Selon Mayer, les avertissements de BASF sont sans précédent et montrent à quel point sa crise devient profonde. Et il avertit qu'il est très probable que le complexe de Ludwigshafen soit condamné indépendamment du rationnement, puisque les prix du gaz européens constamment élevés réduisent la compétitivité des produits allemands de BASF face à ses rivaux des États-Unis et du Moyen-Orient.

"Le problème est qu'au cours des deux dernières années, les coûts logistiques ont été si élevés que tous les marchés ont été essentiellement des marchés régionaux", a déclaré Mayer. "Maintenant que les coûts logistiques ont tellement baissé, tous les marchés sont ouverts aux importations. C'est particulièrement le cas pour l'Europe.

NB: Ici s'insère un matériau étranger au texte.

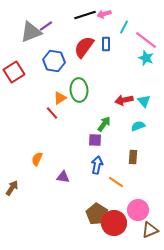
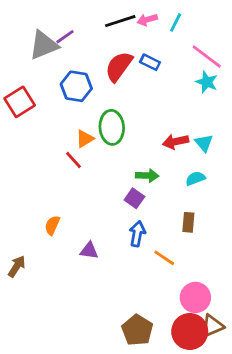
cyan line: (124, 27) -> (176, 22), moved
blue rectangle: (106, 44) -> (150, 62), turned -64
green arrow: (104, 124) -> (147, 176), turned 56
purple square: (95, 140) -> (134, 198), turned 32
brown pentagon: (97, 214) -> (137, 330), moved
red circle: (114, 223) -> (190, 332), moved

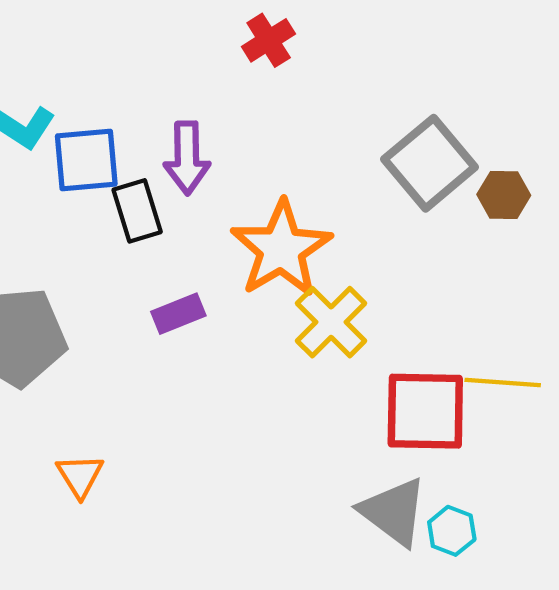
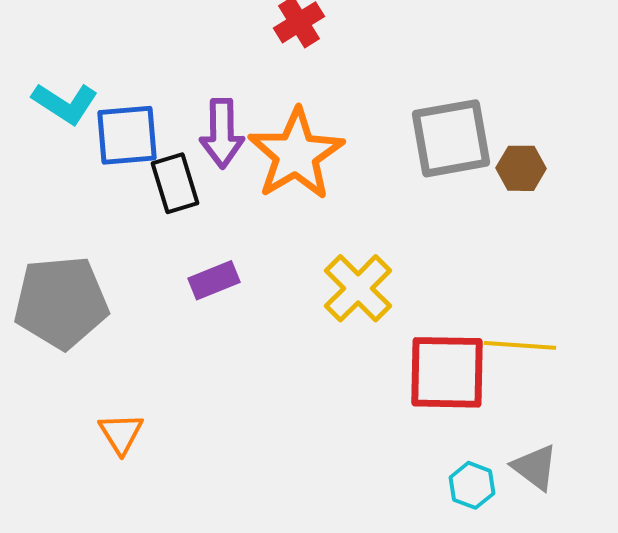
gray square: (430, 163) -> (451, 138), turned 30
orange star: (281, 249) -> (296, 154), moved
gray triangle: (394, 512) -> (535, 467), moved, size x0.7

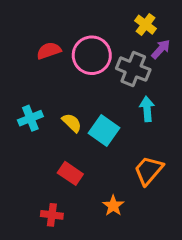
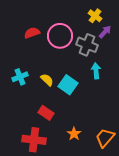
orange trapezoid: (149, 170) -> (105, 138), moved
red cross: (52, 215) -> (34, 140), size x1.6

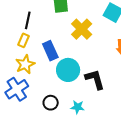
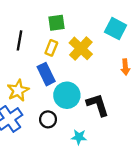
yellow rectangle: (23, 40) -> (51, 48), moved
black circle: (51, 103) -> (48, 119), moved

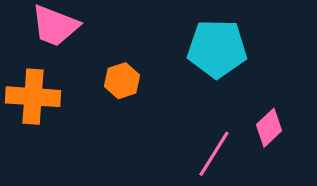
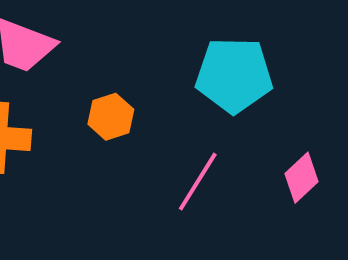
pink line: (214, 154) -> (198, 182), moved

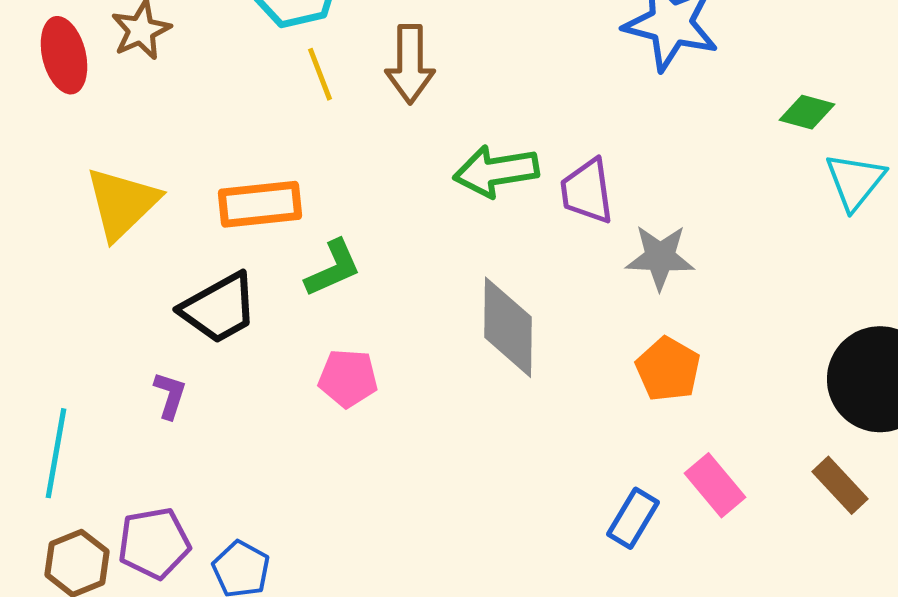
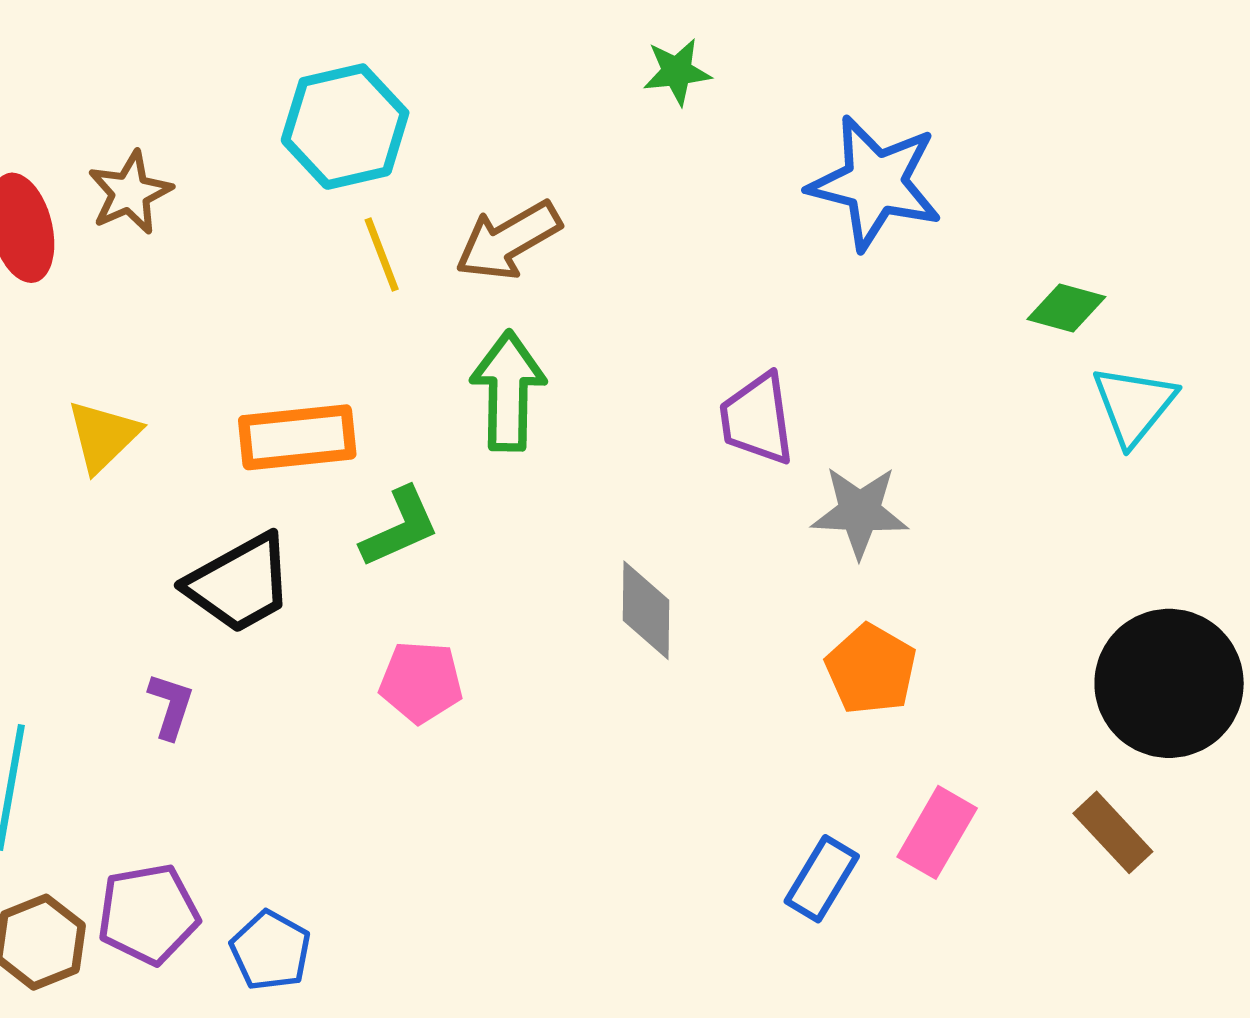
brown arrow: (410, 64) -> (508, 240), turned 60
green arrow: (496, 171) -> (508, 391), moved, turned 100
yellow triangle: (122, 203) -> (103, 436), size x0.7
gray diamond: (508, 327) -> (646, 610), size x0.7
pink rectangle: (715, 485) -> (937, 832), turned 70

Des produits moins chers provenant de l'extérieur de l'Europe arrivent maintenant en Europe... Nous pensons que cette situation perdurera à l'avenir."

Pour lutter contre ces prix exorbitants du gaz en Europe, BASF a déjà réduit la production d'ammoniac à Ludwigshafen et sur un autre site de Verbund à Anvers, en Belgique, et s'appuie désormais davantage sur la production d'ammoniac à Freeport, au Texas, où le gaz est beaucoup moins cher. Ses complexes aux États-Unis, en Malaisie et en Chine peuvent aider l'entreprise à surmonter cette crise dans une certaine mesure, mais Mayer a noté que ce n'est pas seulement BASF qui est en difficulté. "Les entreprises à forte intensité énergétique seront fermées en partie ou en totalité en Allemagne notamment", a-t-il déclaré, "mais dans toute l'Europe, il y aura une réduction de capacité".

Mayer n'est pas le premier à prédire une catastrophe potentielle pour l'industrie chimique allemande. Plus tôt ce mois-ci, Gerald Haug, président de l'Académie nationale allemande des sciences Leopoldina, a averti que "des secteurs entiers de l'industrie, en particulier dans les matières premières", pourraient être perdus. La solution proposée par Haug ? Une accélération massive de la transition verte pour libérer l'Allemagne de la dépendance au gaz à des fins énergétiques.

Il se trouve que BASF travaille depuis des années sur une technologie de création d'hydrogène, qui pourrait se substituer au gaz comme source d'énergie, sinon comme ingrédient. Ces dernières années, BASF a donné la priorité au développement d'une technique appelée pyrolyse du méthane, qui consiste à scinder le méthane - le principal composant du gaz naturel - en hydrogène et en carbone solide, qui pourrait ensuite être utilisé dans la production d'acier et d'aluminium, par exemple.

Cette poussée pour ce qu'on appelle l'hydrogène turquoise avait plus de sens lorsque le gaz était bon marché et abondant, et que BASF profitait elle-même de l'extraction du gaz, mais les temps ont changé. Maintenant, il s'intéresse de manière plus urgente à ce que l'on appelle l'hydrogène vert, qui est fabriqué en divisant l'eau en hydrogène et en oxygène, en utilisant des énergies renouvelables. Le gouvernement allemand vient d'accorder à BASF 134 millions d'euros pour construire et installer un électrolyseur géant à cet effet à Ludwigshafen. L'objectif est de voir le système entrer en service en 2025, en supposant que le site soit toujours ouvert d'ici là.

BASF a déclaré à Fortune que "la pyrolyse du méthane reste une technologie qui a le potentiel de produire de l'hydrogène avec des émissions de CO2 réduites".

La société publiera ses résultats trimestriels officiels mercredi. Les investisseurs ont déjà pris en compte les problèmes de BASF, a déclaré Mayer, ajoutant qu'il n'était pas clair comment la direction pourrait mieux naviguer dans la tourmente. Déjà, le cours de l'action BASF est inférieur de 38 % à ses niveaux d'avant l'invasion. Cependant, l'analyste a indiqué que les investisseurs pourraient encore reculer.

BASF, comme d'autres titans industriels allemands, est sur le point de bénéficier de subventions massives au gaz de la part du gouvernement ; chaque entreprise recevra une quantité de gaz attribuée à des prix artificiellement bas, et ce qu'elle n'utilise pas elle-même, elle pourra le revendre avec profit. Selon Mayer, les partis de gauche qui dominent la coalition au pouvoir pourraient exiger des coupes dans les « dividendes et autres rémunérations variables », en échange de essentiellement renflouer les entreprises de cette manière.

"BASF est considéré comme un jeu de dividendes", a-t-il déclaré. L'avenir du géant de la chimie pourrait être encore plus sombre si ce dividende n'est plus sûr.